Die Wandlung der zahlenfressenden Monster (Teil 1)

Supercomputer verlassen die Exoten-Nische von einst

03.11.1989

Einst waren sie ausgesprochene Raritäten, die zahlenfressenden Monster namens Supercomputer, zu deren Zähmung man immer gleich eine kleine Armee ausgefuchster Mathematiker und Informatiker brauchte.

Doch im gleichen Tempo, in dem Feld-Wald-und-Wiesen-Allzweckrechner in Form von PCs und Workstations flott auf den Schreibtisch von Herrn Jedermann vorgedrungen sind, haben auch die sogenannten Number-Cruncher ihr Getto verlassen und sich auf den Marsch in die reale Welt gemacht: So findet man heute selbst dort mehr und mehr superschnelle Maschinen vor, wo man sie früher nie und nimmer erwartet hätte, beispielsweise in den Analytiker-Büros typischer Wallstreet-Moneymakers.

Supercomputer, für die archetypisch nach wie vor die Rechner des US-Herstellers Cray stehen, sind aber nicht nur auf dem Weg in die Gefilde des biederen Kommerzes; sie verändern gleichzeitig auch in atemberaubendem Tempo ihr Erscheinungsbild. Denn nicht nur, daß sie seit einigen Jahren auch in den abgespeckten, aber den noch verblüffend leistungsstarken Varianten der sogenannten "Minisuper" daherkommen und um Käufer buhlen; auch intern unterziehen diese einstmals fast nur als Vektor-Rechner gebauten Maschinen sich atemberaubenden Metamorphosen. Im folgenden soll dies an Hand einiger aktuelle, charakteristischer Beispiele gezeigt werden, die die Welt der Supercomputer schlaglichtartig beleuchten.

> [Aufgabenstellung] Führe den Artikel über Supercomputer nach seinem letzten Satz weiter.

> [Vorliegende Unterlagen]
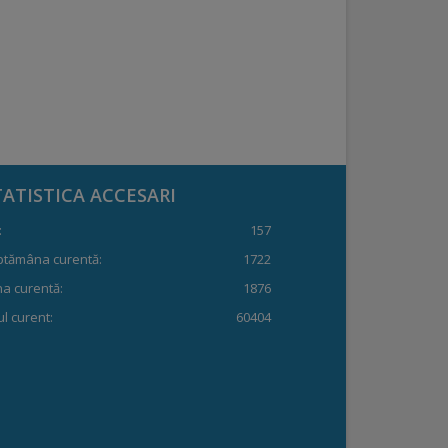
TATISTICA ACCESARI
:
157
ptămâna curentă:
1722
a curentă:
1876
l curent:
60404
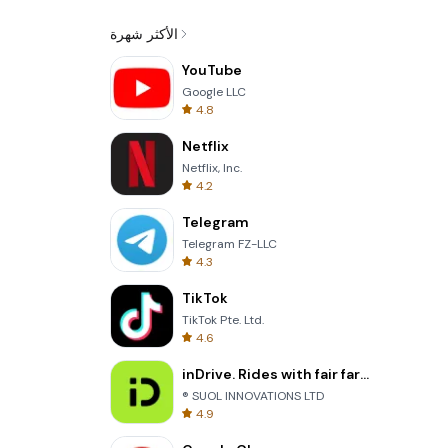
الأكثر شهرة
YouTube
Google LLC
4.8
Netflix
Netflix, Inc.
4.2
Telegram
Telegram FZ-LLC
4.3
TikTok
TikTok Pte. Ltd.
4.6
inDrive. Rides with fair fares
® SUOL INNOVATIONS LTD
4.9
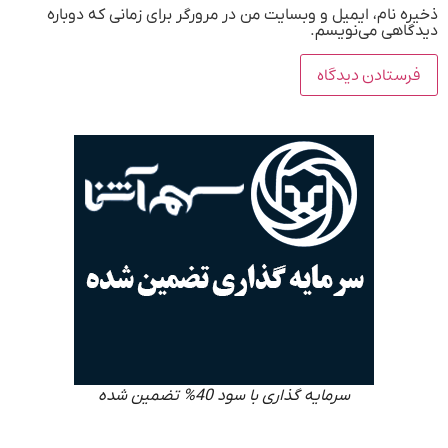
ذخیره نام، ایمیل و وبسایت من در مرورگر برای زمانی که دوباره
دیدگاهی می‌نویسم.
سرمایه گذاری با سود 40% تضمین شده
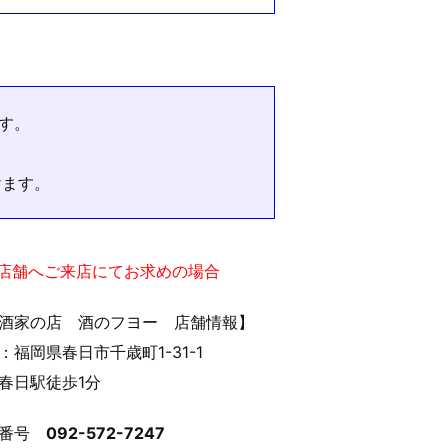
す。
けます。
実店舗へご来店にてお求めの場合
酒家の店 酒のフヨー 店舗情報】
：福岡県春日市千歳町1-31-1
春日駅徒歩1分
話番号
092-572-7247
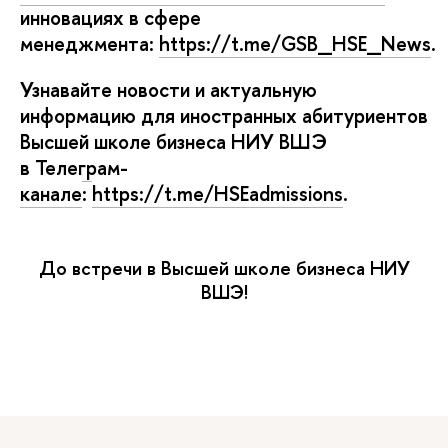
инновациях в сфере
менеджмента:
https://t.me/GSB_HSE_News
.
Узнавайте новости и актуальную
информацию для иностранных абитуриенто
ысшей школе бизнеса НИУ ВШЭ
Телеграм-
канале
:
https://t.me/HSEadmissions
.
До встречи в Высшей школе бизнеса НИУ
ШЭ!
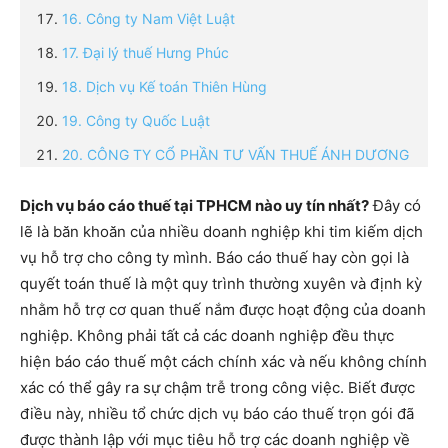
16. Công ty Nam Việt Luật
17. Đại lý thuế Hưng Phúc
18. Dịch vụ Kế toán Thiên Hùng
19. Công ty Quốc Luật
20. CÔNG TY CỔ PHẦN TƯ VẤN THUẾ ÁNH DƯƠNG
Dịch vụ báo cáo thuế tại TPHCM nào uy tín nhất?
Đây có
lẽ là băn khoăn của nhiều doanh nghiệp khi tim kiếm dịch
vụ hỗ trợ cho công ty mình. Báo cáo thuế hay còn gọi là
quyết toán thuế là một quy trình thường xuyên và định kỳ
nhằm hỗ trợ cơ quan thuế nắm được hoạt động của doanh
nghiệp. Không phải tất cả các doanh nghiệp đều thực
hiện báo cáo thuế một cách chính xác và nếu không chính
xác có thể gây ra sự chậm trễ trong công việc. Biết được
điều này, nhiều tổ chức dịch vụ báo cáo thuế trọn gói đã
được thành lập với mục tiêu hỗ trợ các doanh nghiệp về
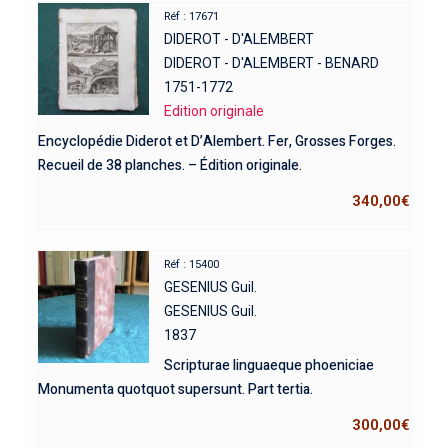
Réf : 17671
DIDEROT - D'ALEMBERT
DIDEROT - D'ALEMBERT - BENARD
1751-1772
Edition originale
Encyclopédie Diderot et D’Alembert. Fer, Grosses Forges.
Recueil de 38 planches. – Édition originale.
340,00
€
Réf : 15400
GESENIUS Guil.
GESENIUS Guil.
1837
Scripturae linguaeque phoeniciae
Monumenta quotquot supersunt. Part tertia.
300,00
€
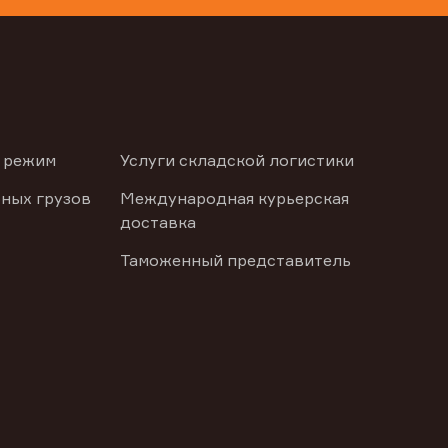
 режим
Услуги складской логистики
ных грузов
Международная курьерская
доставка
Таможенный представитель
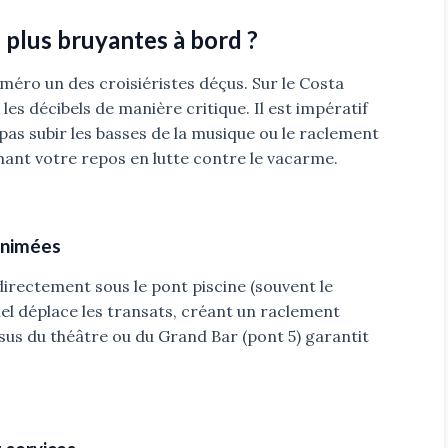
s plus bruyantes à bord ?
uméro un des croisiéristes déçus. Sur le Costa
es décibels de manière critique. Il est impératif
pas subir les basses de la musique ou le raclement
mant votre repos en lutte contre le vacarme.
 animées
directement sous le pont piscine (souvent le
nel déplace les transats, créant un raclement
us du théâtre ou du Grand Bar (pont 5) garantit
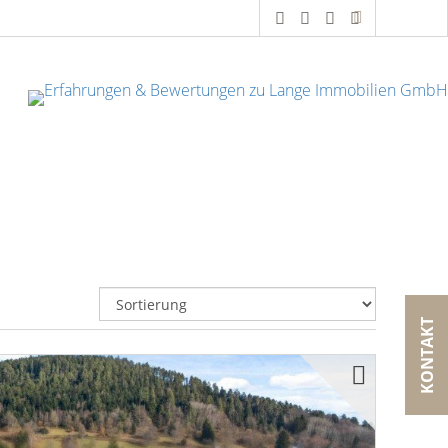
KONTAKT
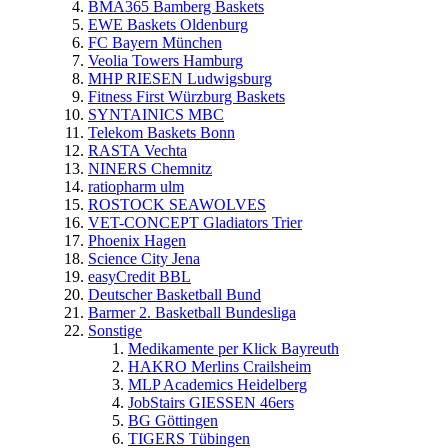
BMA365 Bamberg Baskets
EWE Baskets Oldenburg
FC Bayern München
Veolia Towers Hamburg
MHP RIESEN Ludwigsburg
Fitness First Würzburg Baskets
SYNTAINICS MBC
Telekom Baskets Bonn
RASTA Vechta
NINERS Chemnitz
ratiopharm ulm
ROSTOCK SEAWOLVES
VET-CONCEPT Gladiators Trier
Phoenix Hagen
Science City Jena
easyCredit BBL
Deutscher Basketball Bund
Barmer 2. Basketball Bundesliga
Sonstige
Medikamente per Klick Bayreuth
HAKRO Merlins Crailsheim
MLP Academics Heidelberg
JobStairs GIESSEN 46ers
BG Göttingen
TIGERS Tübingen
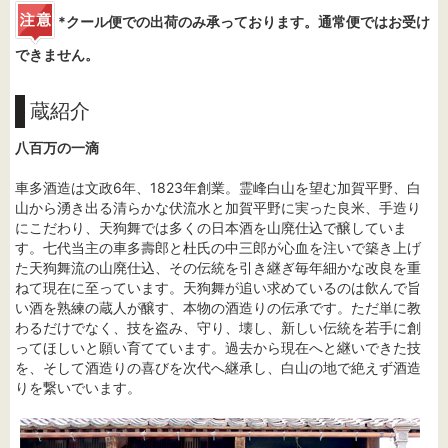
*クール便での出荷のみ承っております。通常便ではお受け
できません。
蔵紹介
八百万の一滴
車多酒造は文政6年、1823年創業。霊峰白山を望む加賀平野、白
山から湧き出る清らかな伏流水と加賀平野に実った良米、手造り
にこだわり、天狗舞では多くの日本酒を山廃仕込で醸していま
す。七代当主の車多壽郎と杜氏の中三郎が心血を注いで築き上げ
た天狗舞流の山廃仕込、その伝統を引き継ぎ毎年細かな改良を重
ねて現在に至っています。天狗舞が追い求めているのは飲んで旨
い酒を熟練の蔵人が醸す、本物の酒造りの伝承です。ただ単に教
わるだけでなく、技を盗み、守り、壊し、新しい伝統を若手に創
ってほしいと願い育てています。過去から現在へと継いできた技
を、そして酒造りの喜びを次代へ継承し、白山の地で絶えず酒造
りを繋いでいます。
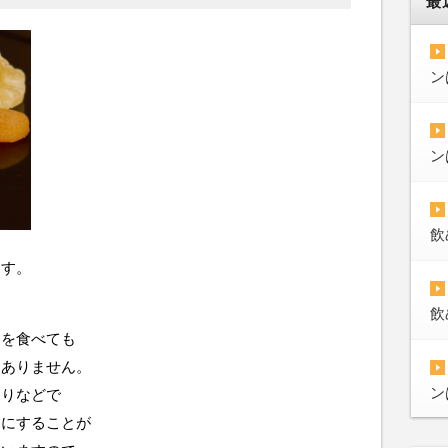
最
ン
ン
飲
ます。
飲
ツを食べても
題ありません。
ン
わりなどで
口にすることが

> [Lösung]
Geht man den Bauprinzipien herkömmlicher wie innovativer, historischer wie brandneuer Supercomputer einmal gedanklich auf den Grund, so findet sich bei allen die zentrale Idee des "tausend Arme leisten mehr als zwei". Sowohl früheste experimentelle als auch frühe kommerziell verfügbare Computer und Supercomputer holten ihre Leistung stets aus einer internen Architektur, die statt eines Rechenwerks gleich immer deren mehrere nutzte, und die außerdem Funktionseinheiten wie Ein-Ausgabe-Werke sowie Speicher in der Vielzahl vorsah.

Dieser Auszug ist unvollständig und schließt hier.